## Extracted page text data
★ ★ ★ ★ ★ ★ ★
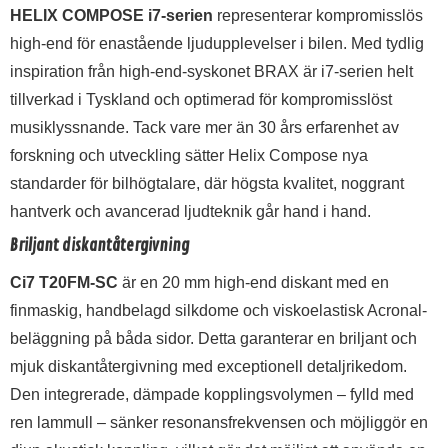
HELIX COMPOSE i7-serien
representerar kompromisslös
high-end för enastående ljudupplevelser i bilen. Med tydlig
inspiration från high-end-syskonet BRAX är i7-serien helt
tillverkad i Tyskland och optimerad för kompromisslöst
musiklyssnande. Tack vare mer än 30 års erfarenhet av
forskning och utveckling sätter Helix Compose nya
standarder för bilhögtalare, där högsta kvalitet, noggrant
hantverk och avancerad ljudteknik går hand i hand.
Briljant diskantåtergivning
Ci7 T20FM-SC
är en 20 mm high-end diskant med en
finmaskig, handbelagd silkdome och viskoelastisk Acronal-
beläggning på båda sidor. Detta garanterar en briljant och
mjuk diskantåtergivning med exceptionell detaljrikedom.
Den integrerade, dämpade kopplingsvolymen – fylld med
ren lammull – sänker resonansfrekvensen och möjliggör en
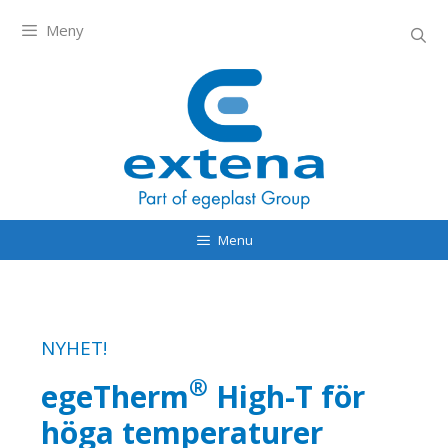
Meny
Menu
NYHET!
®
egeTherm
High-T för
höga temperaturer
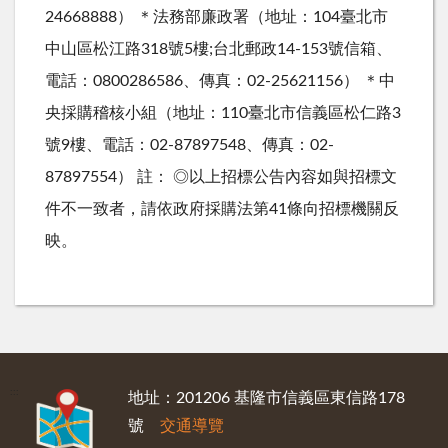
24668888） ＊法務部廉政署（地址：104臺北市
中山區松江路318號5樓;台北郵政14-153號信箱、
電話：0800286586、傳真：02-25621156） ＊中
央採購稽核小組（地址：110臺北市信義區松仁路3
號9樓、電話：02-87897548、傳真：02-
87897554） 註： ◎以上招標公告內容如與招標文
件不一致者，請依政府採購法第41條向招標機關反
映。
:::
地址：201206 基隆市信義區東信路178
號
交通導覽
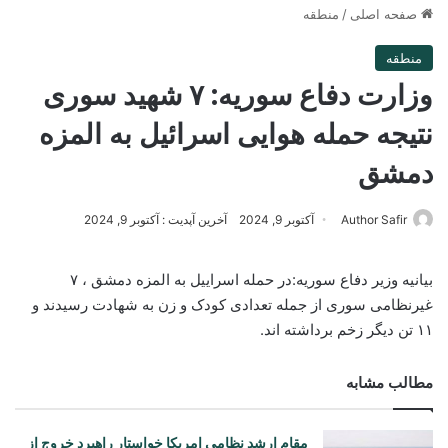
صفحه اصلی
/
منطقه
منطقه
وزارت دفاع سوریه: ۷ شهید سوری
نتیجه حمله هوایی اسرائیل به المزه
دمشق
Author Safir
آکتوبر 9, 2024
آخرین آپدیت : آکتوبر 9, 2024
بیانیه وزیر دفاع سوریه:در حمله اسراییل به المزه دمشق ، ۷
غیرنظامی سوری از جمله تعدادی کودک و زن به شهادت رسیدند و
۱۱ تن دیگر زخم برداشته اند.
مطالب مشابه
مقام ارشد نظامی امریکا خواستار راهبرد خروج از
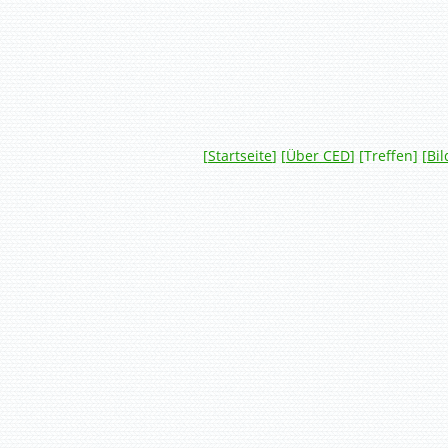
[
Startseite
] [
Über CED
] [Treffen] [
Bil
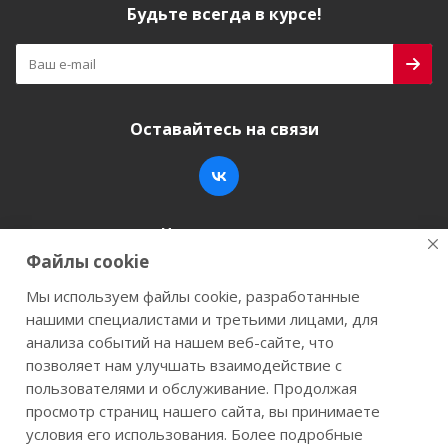
Будьте всегда в курсе!
Оставайтесь на связи
Наши контакты
Файлы cookie
+7 (846) 200-05-15
info@stroy-k.ru
Мы используем файлы cookie, разработанные
нашими специалистами и третьими лицами, для
г. Самара, ул. Заводское шоссе, 17
анализа событий на нашем веб-сайте, что
позволяет нам улучшать взаимодействие с
пользователями и обслуживание. Продолжая
просмотр страниц нашего сайта, вы принимаете
2026 © Строй-К.рф. Сайт не является публичной
условия его использования. Более подробные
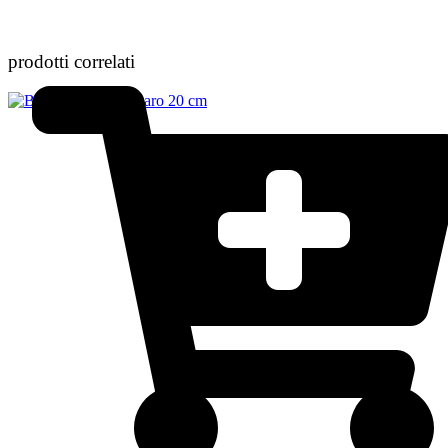
prodotti correlati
★ ★ ★ ★ ★ ★ ★
## ASSIGNMENT
Go through the lines above and write each one out verbatim, skipping the pictures.

## SOLUTION TO THE PROBLEM
HELIX COMPOSE i7-serien
representerar kompromisslös
high-end för enastående ljudupplevelser i bilen. Med tydlig
inspiration från high-end-syskonet BRAX är i7-serien helt
tillverkad i Tyskland och optimerad för kompromisslöst
musiklyssnande. Tack vare mer än 30 års erfarenhet av
forskning och utveckling sätter Helix Compose nya
standarder för bilhögtalare, där högsta kvalitet, noggrant
hantverk och avancerad ljudteknik går hand i hand.
Briljant diskantåtergivning
Ci7 T20FM-SC
är en 20 mm high-end diskant med en
finmaskig, handbelagd silkdome och viskoelastisk Acronal-
beläggning på båda sidor. Detta garanterar en briljant och
mjuk diskantåtergivning med exceptionell detaljrikedom.
Den integrerade, dämpade kopplingsvolymen – fylld med
ren lammull – sänker resonansfrekvensen och möjliggör en
Meny
Menu
NYHET!
®
egeTherm
High-T för
höga temperaturer
24668888） ＊法務部廉政署（地址：104臺北市
中山區松江路318號5樓;台北郵政14-153號信箱、
電話：0800286586、傳真：02-25621156） ＊中
央採購稽核小組（地址：110臺北市信義區松仁路3
號9樓、電話：02-87897548、傳真：02-
87897554） 註： ◎以上招標公告內容如與招標文
件不一致者，請依政府採購法第41條向招標機關反
映。
:::
地址：201206 基隆市信義區東信路178
號
交通導覽
صفحه اصلی
/
منطقه
منطقه
وزارت دفاع سوریه: ۷ شهید سوری
نتیجه حمله هوایی اسرائیل به المزه
دمشق
Author Safir
آکتوبر 9, 2024
آخرین آپدیت : آکتوبر 9, 2024
بیانیه وزیر دفاع سوریه:در حمله اسراییل به المزه دمشق ، ۷
غیرنظامی سوری از جمله تعدادی کودک و زن به شهادت رسیدند و
۱۱ تن دیگر زخم برداشته اند.
مطالب مشابه
مقام ارشد نظامی امریکا خواستار راهبرد خروج از
[
Startseite
] [
Über CED
] [Treffen] [
Bil
Будьте всегда в курсе!
Оставайтесь на связи
Наши контакты
Файлы cookie
+7 (846) 200-05-15
info@stroy-k.ru
Мы используем файлы cookie, разработанные
нашими специалистами и третьими лицами, для
г. Самара, ул. Заводское шоссе, 17
анализа событий на нашем веб-сайте, что
позволяет нам улучшать взаимодействие с
пользователями и обслуживание. Продолжая
просмотр страниц нашего сайта, вы принимаете
2026 © Строй-К.рф. Сайт не является публичной
условия его использования. Более подробные
prodotti correlati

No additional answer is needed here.